- Data
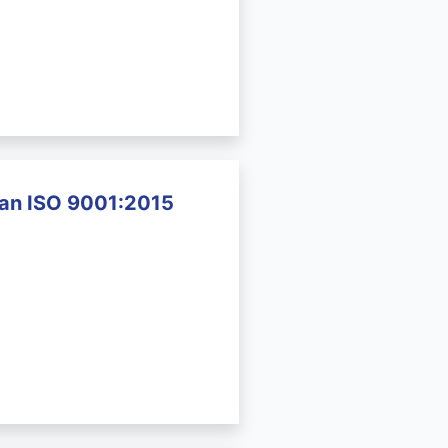
an ISO 9001:2015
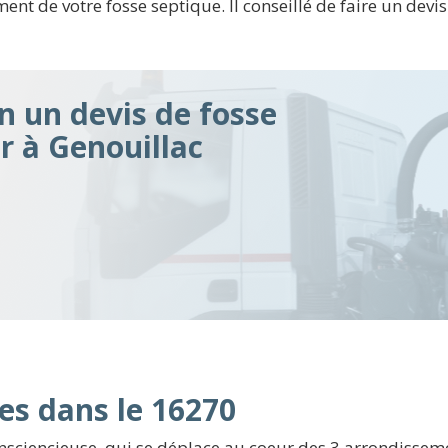
nt de votre fosse septique. Il conseillé de faire un devis
n un devis de fosse
ir à Genouillac
es dans le 16270
nsciencieuse, qui se déplace au coeur des 3 arrondisseme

- What is required
Lines with "devis": copy every one of them from the listing above.

- Expected answer
nt de votre fosse septique. Il conseillé de faire un devis
n un devis de fosse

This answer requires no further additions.